(PROBLEM TO SOLVE) Reproduce every line of the records below word for word, omitting the pictures.

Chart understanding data
☆ ☆ ☆
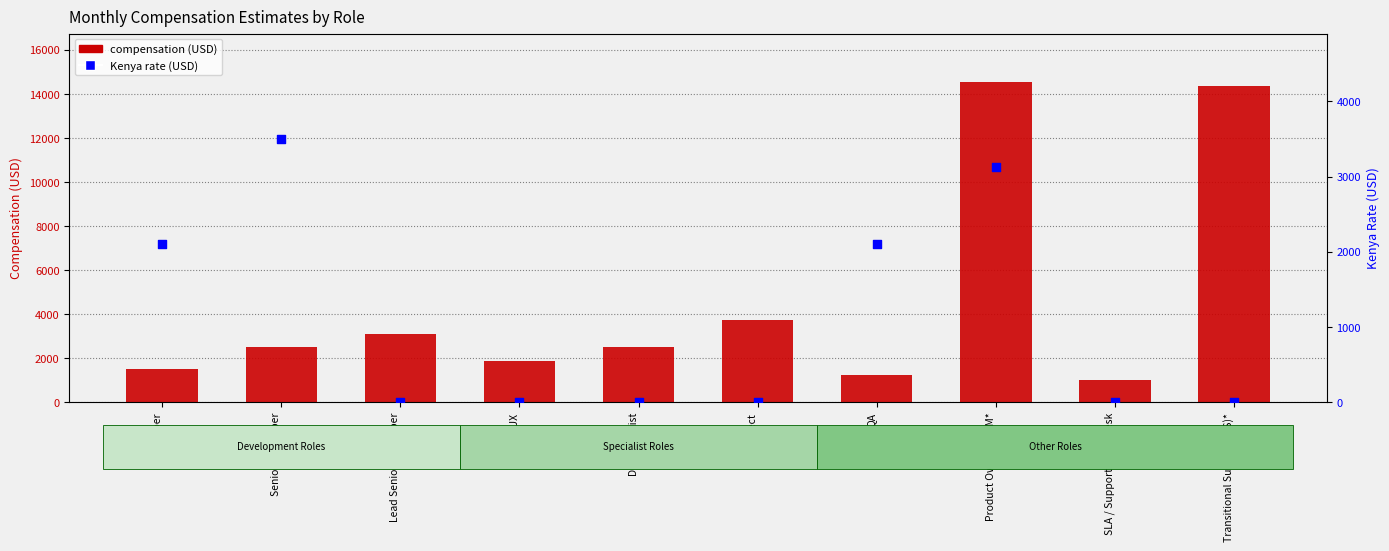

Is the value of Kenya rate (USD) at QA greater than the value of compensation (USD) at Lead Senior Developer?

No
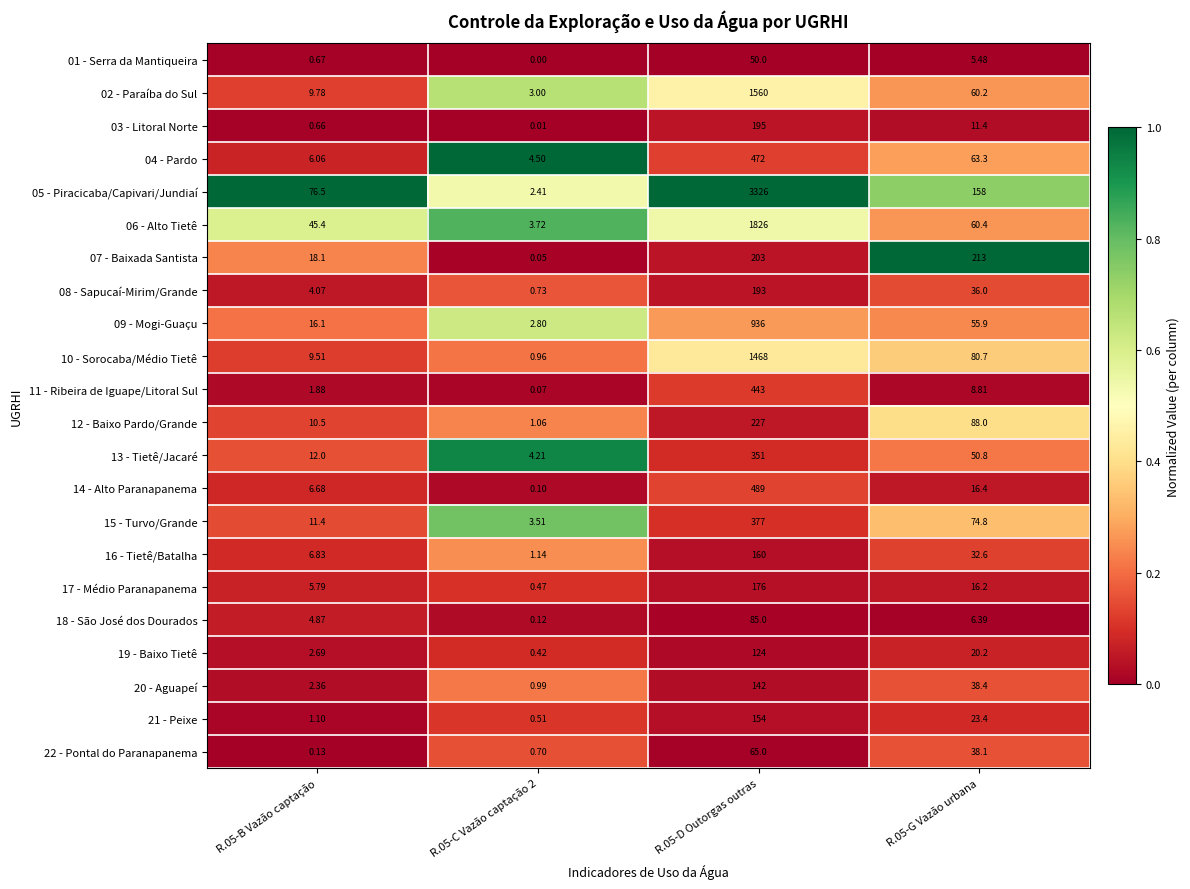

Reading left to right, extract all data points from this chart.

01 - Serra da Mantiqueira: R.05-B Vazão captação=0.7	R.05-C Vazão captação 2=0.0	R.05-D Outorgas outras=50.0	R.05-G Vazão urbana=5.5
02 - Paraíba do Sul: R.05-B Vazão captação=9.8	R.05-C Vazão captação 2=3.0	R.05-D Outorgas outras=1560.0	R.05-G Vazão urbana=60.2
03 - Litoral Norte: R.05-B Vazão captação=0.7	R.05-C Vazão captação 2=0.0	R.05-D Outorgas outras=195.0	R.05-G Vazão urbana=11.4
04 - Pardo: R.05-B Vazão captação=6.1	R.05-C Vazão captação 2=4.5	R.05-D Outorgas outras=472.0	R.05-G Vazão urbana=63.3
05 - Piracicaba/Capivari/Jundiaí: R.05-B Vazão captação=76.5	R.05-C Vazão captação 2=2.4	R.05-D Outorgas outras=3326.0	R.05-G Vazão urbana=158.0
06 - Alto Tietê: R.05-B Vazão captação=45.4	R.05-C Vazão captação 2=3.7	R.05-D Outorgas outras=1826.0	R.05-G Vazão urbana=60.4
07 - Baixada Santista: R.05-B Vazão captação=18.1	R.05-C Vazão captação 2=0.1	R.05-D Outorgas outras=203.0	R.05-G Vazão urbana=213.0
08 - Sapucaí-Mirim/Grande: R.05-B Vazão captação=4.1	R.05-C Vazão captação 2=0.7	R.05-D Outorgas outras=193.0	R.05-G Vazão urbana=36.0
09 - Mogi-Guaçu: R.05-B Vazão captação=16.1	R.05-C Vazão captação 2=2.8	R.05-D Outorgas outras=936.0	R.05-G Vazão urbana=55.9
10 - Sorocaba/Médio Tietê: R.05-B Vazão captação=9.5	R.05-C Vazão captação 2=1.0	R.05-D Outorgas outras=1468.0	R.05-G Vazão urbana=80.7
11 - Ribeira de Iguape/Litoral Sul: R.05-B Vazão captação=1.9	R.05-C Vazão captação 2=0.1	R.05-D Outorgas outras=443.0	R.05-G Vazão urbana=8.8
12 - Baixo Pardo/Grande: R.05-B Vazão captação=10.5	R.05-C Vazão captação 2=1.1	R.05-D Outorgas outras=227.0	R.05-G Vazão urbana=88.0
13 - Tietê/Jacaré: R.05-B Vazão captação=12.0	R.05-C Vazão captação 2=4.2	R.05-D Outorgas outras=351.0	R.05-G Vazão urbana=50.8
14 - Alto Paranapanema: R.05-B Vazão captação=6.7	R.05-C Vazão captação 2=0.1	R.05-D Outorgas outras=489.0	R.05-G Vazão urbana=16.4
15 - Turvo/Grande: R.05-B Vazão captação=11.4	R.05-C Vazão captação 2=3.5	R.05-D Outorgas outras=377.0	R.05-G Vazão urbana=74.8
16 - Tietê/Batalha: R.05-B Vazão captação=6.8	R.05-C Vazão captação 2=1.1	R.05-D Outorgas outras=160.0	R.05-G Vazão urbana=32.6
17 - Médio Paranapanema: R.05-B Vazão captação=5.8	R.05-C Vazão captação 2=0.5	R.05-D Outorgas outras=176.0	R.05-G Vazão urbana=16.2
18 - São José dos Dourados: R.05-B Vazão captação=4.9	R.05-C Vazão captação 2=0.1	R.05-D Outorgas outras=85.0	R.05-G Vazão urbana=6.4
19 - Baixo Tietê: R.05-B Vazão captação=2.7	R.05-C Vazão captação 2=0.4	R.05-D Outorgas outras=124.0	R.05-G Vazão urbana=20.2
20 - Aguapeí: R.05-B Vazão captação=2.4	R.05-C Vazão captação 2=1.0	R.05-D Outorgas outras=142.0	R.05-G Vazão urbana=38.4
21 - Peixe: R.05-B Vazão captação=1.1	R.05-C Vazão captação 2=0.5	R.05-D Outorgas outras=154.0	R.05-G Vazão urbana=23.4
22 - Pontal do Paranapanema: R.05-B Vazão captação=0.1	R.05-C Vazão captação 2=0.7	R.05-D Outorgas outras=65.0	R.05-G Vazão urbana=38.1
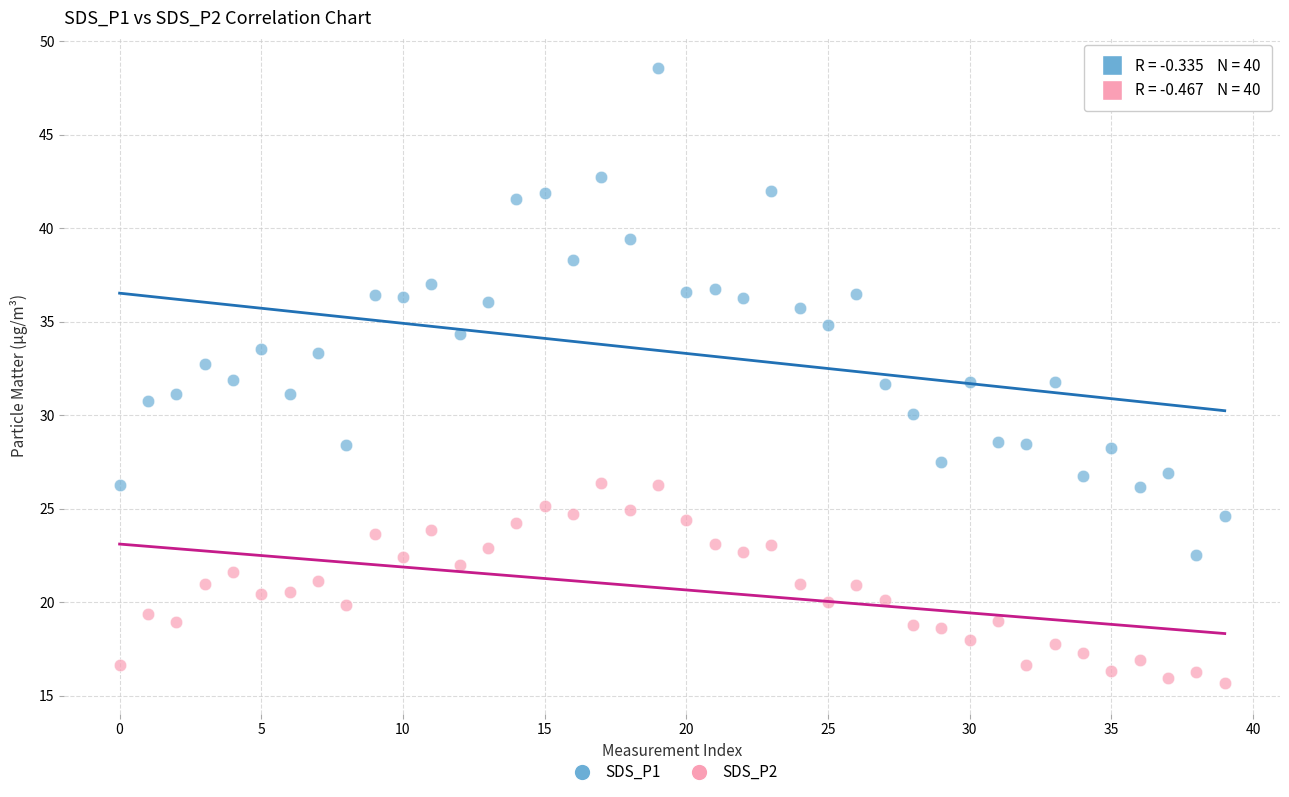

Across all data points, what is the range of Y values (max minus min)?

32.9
☆ ☆ ☆
(ANSWER TO THIS PROBLEM)
Is the value of Kenya rate (USD) at QA greater than the value of compensation (USD) at Lead Senior Developer?

No

Reading left to right, extract all data points from this chart.

01 - Serra da Mantiqueira: R.05-B Vazão captação=0.7	R.05-C Vazão captação 2=0.0	R.05-D Outorgas outras=50.0	R.05-G Vazão urbana=5.5
02 - Paraíba do Sul: R.05-B Vazão captação=9.8	R.05-C Vazão captação 2=3.0	R.05-D Outorgas outras=1560.0	R.05-G Vazão urbana=60.2
03 - Litoral Norte: R.05-B Vazão captação=0.7	R.05-C Vazão captação 2=0.0	R.05-D Outorgas outras=195.0	R.05-G Vazão urbana=11.4
04 - Pardo: R.05-B Vazão captação=6.1	R.05-C Vazão captação 2=4.5	R.05-D Outorgas outras=472.0	R.05-G Vazão urbana=63.3
05 - Piracicaba/Capivari/Jundiaí: R.05-B Vazão captação=76.5	R.05-C Vazão captação 2=2.4	R.05-D Outorgas outras=3326.0	R.05-G Vazão urbana=158.0
06 - Alto Tietê: R.05-B Vazão captação=45.4	R.05-C Vazão captação 2=3.7	R.05-D Outorgas outras=1826.0	R.05-G Vazão urbana=60.4
07 - Baixada Santista: R.05-B Vazão captação=18.1	R.05-C Vazão captação 2=0.1	R.05-D Outorgas outras=203.0	R.05-G Vazão urbana=213.0
08 - Sapucaí-Mirim/Grande: R.05-B Vazão captação=4.1	R.05-C Vazão captação 2=0.7	R.05-D Outorgas outras=193.0	R.05-G Vazão urbana=36.0
09 - Mogi-Guaçu: R.05-B Vazão captação=16.1	R.05-C Vazão captação 2=2.8	R.05-D Outorgas outras=936.0	R.05-G Vazão urbana=55.9
10 - Sorocaba/Médio Tietê: R.05-B Vazão captação=9.5	R.05-C Vazão captação 2=1.0	R.05-D Outorgas outras=1468.0	R.05-G Vazão urbana=80.7
11 - Ribeira de Iguape/Litoral Sul: R.05-B Vazão captação=1.9	R.05-C Vazão captação 2=0.1	R.05-D Outorgas outras=443.0	R.05-G Vazão urbana=8.8
12 - Baixo Pardo/Grande: R.05-B Vazão captação=10.5	R.05-C Vazão captação 2=1.1	R.05-D Outorgas outras=227.0	R.05-G Vazão urbana=88.0
13 - Tietê/Jacaré: R.05-B Vazão captação=12.0	R.05-C Vazão captação 2=4.2	R.05-D Outorgas outras=351.0	R.05-G Vazão urbana=50.8
14 - Alto Paranapanema: R.05-B Vazão captação=6.7	R.05-C Vazão captação 2=0.1	R.05-D Outorgas outras=489.0	R.05-G Vazão urbana=16.4
15 - Turvo/Grande: R.05-B Vazão captação=11.4	R.05-C Vazão captação 2=3.5	R.05-D Outorgas outras=377.0	R.05-G Vazão urbana=74.8
16 - Tietê/Batalha: R.05-B Vazão captação=6.8	R.05-C Vazão captação 2=1.1	R.05-D Outorgas outras=160.0	R.05-G Vazão urbana=32.6
17 - Médio Paranapanema: R.05-B Vazão captação=5.8	R.05-C Vazão captação 2=0.5	R.05-D Outorgas outras=176.0	R.05-G Vazão urbana=16.2
18 - São José dos Dourados: R.05-B Vazão captação=4.9	R.05-C Vazão captação 2=0.1	R.05-D Outorgas outras=85.0	R.05-G Vazão urbana=6.4
19 - Baixo Tietê: R.05-B Vazão captação=2.7	R.05-C Vazão captação 2=0.4	R.05-D Outorgas outras=124.0	R.05-G Vazão urbana=20.2
20 - Aguapeí: R.05-B Vazão captação=2.4	R.05-C Vazão captação 2=1.0	R.05-D Outorgas outras=142.0	R.05-G Vazão urbana=38.4
21 - Peixe: R.05-B Vazão captação=1.1	R.05-C Vazão captação 2=0.5	R.05-D Outorgas outras=154.0	R.05-G Vazão urbana=23.4
22 - Pontal do Paranapanema: R.05-B Vazão captação=0.1	R.05-C Vazão captação 2=0.7	R.05-D Outorgas outras=65.0	R.05-G Vazão urbana=38.1

Across all data points, what is the range of Y values (max minus min)?

32.9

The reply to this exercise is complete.